PDI-P slips, with 2m votes tallied
But it’s still a neck-and-neck race for top spot in Indonesia’s parliamentary election; final result could take a week.
Indonesia’s two biggest parties were running neck-and-neck for top spot yesterday, with the lead switching between them as vote counting continued after the country’s parliamentary election.
With almost two million votes, of an estimated 147 million, tallied, Golkar had almost 19 per cent, just a percentage point above President Megawati Sukarnoputri’s Indonesian Democratic Party-Struggle (PDI-P).
The PDI-P lost a slim lead it held for less than 24 hours amid growing concerns in the party that the results showed a sharp drop in support.
The mood of despondency in the Megawati camp was not helped by the release of the findings of a survey by independent observers which tipped Golkar to win.
The Washington-based National Democratic Institute for International Affairs and three Indonesian non-governmental organisations had observers at the stations to monitor initial vote tallies after polls closed on Monday.
Golkar won 22.7 per cent of the vote in a sampling of 1,461 of 595,000 polling stations across the sprawling archipelago.
PDI-P was second with 18.8 per cent, a huge drop of 16 percentage points from its election results five years ago.
They were trailed by others getting 10 per cent and below, including the Democrat Party (PD) and Prosperous Justice Party (PKS) – small parties that made significant gains in urban centres of Java.
Most opinion polls ahead of Monday’s vote showed that Golkar was likely to unseat Ms Megawati’s party as the largest in parliament, although without a majority, as many yearn for the firm leadership and economic growth of the New Order regime.
But these are early days; observers say it could take more than a week for a clear indication of the winner.
Golkar chairman Akbar Tandjung, buoyed by information from party officials tracking vote counts around the country, and by the latest national tally, maintained that his party ‘was on course for victory’.
While it was not doing too well in Java, its performance in Indonesia’s most populated island seemed much better than in 1999.
It was also posting strong results in its eastern Indonesia stronghold and outlying areas outside Java. ‘There won’t be any surprises,’ he said. ‘We will win.’
Confidence was also growing in PKS and especially in former security czar Susilo Bambang Yudhoyono’s PD, which was on course for more than the 3 per cent electoral threshold, and in talks with possible coalition partners.
‘Within one week there will be a new political landscape,’ he declared.

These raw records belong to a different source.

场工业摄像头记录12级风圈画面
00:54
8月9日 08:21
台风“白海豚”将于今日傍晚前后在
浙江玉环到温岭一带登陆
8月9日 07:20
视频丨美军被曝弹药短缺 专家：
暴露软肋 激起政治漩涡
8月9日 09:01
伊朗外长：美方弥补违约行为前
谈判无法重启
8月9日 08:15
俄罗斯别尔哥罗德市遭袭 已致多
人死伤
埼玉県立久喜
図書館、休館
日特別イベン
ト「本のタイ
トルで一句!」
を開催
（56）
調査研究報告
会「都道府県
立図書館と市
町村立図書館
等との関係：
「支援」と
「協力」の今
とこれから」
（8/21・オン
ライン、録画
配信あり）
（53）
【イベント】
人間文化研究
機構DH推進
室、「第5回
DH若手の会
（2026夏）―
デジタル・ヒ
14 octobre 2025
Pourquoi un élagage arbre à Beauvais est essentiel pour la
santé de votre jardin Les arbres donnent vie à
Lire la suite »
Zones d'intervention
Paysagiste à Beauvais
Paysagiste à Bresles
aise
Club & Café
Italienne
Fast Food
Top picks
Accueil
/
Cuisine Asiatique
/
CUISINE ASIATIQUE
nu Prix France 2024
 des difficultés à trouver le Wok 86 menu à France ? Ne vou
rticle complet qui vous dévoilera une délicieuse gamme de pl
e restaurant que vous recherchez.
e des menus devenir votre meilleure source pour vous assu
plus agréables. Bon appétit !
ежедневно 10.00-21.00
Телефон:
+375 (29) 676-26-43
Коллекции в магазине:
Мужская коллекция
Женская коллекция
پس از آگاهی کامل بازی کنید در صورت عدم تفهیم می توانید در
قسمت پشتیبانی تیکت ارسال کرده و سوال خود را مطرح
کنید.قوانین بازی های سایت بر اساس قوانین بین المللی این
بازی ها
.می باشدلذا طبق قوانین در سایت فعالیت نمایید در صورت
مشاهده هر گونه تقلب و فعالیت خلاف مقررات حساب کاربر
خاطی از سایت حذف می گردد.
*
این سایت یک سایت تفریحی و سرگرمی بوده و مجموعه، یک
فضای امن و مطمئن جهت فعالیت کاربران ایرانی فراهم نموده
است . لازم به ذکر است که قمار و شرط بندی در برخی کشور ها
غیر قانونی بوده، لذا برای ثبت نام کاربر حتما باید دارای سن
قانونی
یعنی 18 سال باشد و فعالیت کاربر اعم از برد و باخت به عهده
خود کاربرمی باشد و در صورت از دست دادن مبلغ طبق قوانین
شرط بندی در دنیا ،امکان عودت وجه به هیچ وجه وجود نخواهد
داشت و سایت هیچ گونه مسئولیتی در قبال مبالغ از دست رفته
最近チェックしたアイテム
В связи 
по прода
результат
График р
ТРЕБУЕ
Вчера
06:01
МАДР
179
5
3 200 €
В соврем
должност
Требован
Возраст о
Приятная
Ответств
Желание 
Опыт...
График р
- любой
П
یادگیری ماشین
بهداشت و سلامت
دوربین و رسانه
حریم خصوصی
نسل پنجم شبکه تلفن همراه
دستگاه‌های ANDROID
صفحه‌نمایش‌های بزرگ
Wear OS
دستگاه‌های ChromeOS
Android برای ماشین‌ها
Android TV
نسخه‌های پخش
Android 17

But if Golkar and others were brimming with confidence, the PDI-P was teetering on the edge.
The President, her influential husband Taufik Kiemas and their three children huddled in their residence until the early hours of yesterday to assess the results.
A PDI-P official at the meeting said they were in a state of shock and searching for reasons why the party was doing badly.
The palace had predicted that PDI-P would win half the national votes, even if several party executives warned of a dramatic loss in support.
A study by PDI-P researchers last year indicated that support would drop by at least 9 percentage points. One of them, who huddled with six other members for a late night meeting to analyse the results, said: ‘We saw this coming a long time ago but nothing was done.’